Half an hour later there was no change as the process was still running with a server load of 1.5 (which wasn’t too much by the way) so I checked the original docs (yea, I know RTFM first!) and noticed that they were mentioning the fact that Guetzli is heavy on resources as it requires 300MB of virtual memory for every million of pixels referenced in the picture. This means that my image with 10036224 pixels requires over 3GB of virtual memory to process the conversion. Wow, that’s heavy.
Lucky for me, the Linux memory throttle did not let Guetzli use up all the available memory so that it could do the conversion instantly and had it work it out throughout approximately 40 minutes.
The result? Well you have it below, the same picture which was reduced to 1356 KB:
With this specific and complex image which was chosen at random I managed to reduce the JPEG size by 256 KB which is roughly 15% improvement.
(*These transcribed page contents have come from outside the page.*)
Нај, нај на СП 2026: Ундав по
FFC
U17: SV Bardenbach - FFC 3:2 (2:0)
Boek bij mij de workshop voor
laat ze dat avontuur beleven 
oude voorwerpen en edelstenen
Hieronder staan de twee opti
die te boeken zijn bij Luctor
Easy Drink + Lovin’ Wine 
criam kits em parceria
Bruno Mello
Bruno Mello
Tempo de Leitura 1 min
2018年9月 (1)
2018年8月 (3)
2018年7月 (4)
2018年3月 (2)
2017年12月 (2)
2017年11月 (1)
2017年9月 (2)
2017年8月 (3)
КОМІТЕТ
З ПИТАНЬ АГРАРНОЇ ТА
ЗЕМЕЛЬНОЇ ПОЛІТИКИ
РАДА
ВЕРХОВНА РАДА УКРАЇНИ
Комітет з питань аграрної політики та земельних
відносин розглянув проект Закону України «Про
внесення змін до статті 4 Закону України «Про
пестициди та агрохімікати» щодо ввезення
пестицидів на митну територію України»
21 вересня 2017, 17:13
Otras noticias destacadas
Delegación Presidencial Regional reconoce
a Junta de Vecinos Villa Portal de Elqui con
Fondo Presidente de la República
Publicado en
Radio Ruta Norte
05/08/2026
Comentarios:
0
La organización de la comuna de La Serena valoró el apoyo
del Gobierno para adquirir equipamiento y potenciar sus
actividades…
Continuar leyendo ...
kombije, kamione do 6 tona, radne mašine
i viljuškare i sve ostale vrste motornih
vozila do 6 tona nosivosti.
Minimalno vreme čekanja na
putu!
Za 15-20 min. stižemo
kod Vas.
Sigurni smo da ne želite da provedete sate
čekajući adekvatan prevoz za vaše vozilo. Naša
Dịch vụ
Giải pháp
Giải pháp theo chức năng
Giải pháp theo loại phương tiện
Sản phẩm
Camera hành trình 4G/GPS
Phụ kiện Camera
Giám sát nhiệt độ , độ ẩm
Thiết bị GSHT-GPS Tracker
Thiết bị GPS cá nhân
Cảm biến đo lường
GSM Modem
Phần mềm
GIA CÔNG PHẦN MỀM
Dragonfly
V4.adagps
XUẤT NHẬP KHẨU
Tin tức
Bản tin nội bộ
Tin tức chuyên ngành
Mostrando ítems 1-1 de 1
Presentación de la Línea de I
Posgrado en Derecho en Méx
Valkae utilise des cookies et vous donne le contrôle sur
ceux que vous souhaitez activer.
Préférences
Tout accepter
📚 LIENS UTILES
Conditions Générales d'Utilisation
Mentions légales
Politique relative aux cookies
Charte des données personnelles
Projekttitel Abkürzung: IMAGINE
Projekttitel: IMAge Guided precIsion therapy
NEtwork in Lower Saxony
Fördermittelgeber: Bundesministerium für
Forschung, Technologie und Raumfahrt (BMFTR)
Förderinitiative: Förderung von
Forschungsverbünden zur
It ain’t much judging by the initial expectations and considering that the developers reference a decrease between 20% and 30% while in some cases an average of 35% is referenced as well, however in the economy of server resources 15% is a great improvement on such complex images on top of what JPEGOptim was able to do.
The only problem I can see with Guetzli is represented by the fact that due to it being so resource intensive it cannot be used on production servers or for optimizing multiple images simultaneously which creates a drawback when it comes to using it for bulk image optimization.
P.S. Guetzli also works for PNG images and converts them to JPEG. However if you’re using it on PNG’s with transparent background, the conversion will replace the transparency with a black background given that the JPEG format does not support the alpha layer.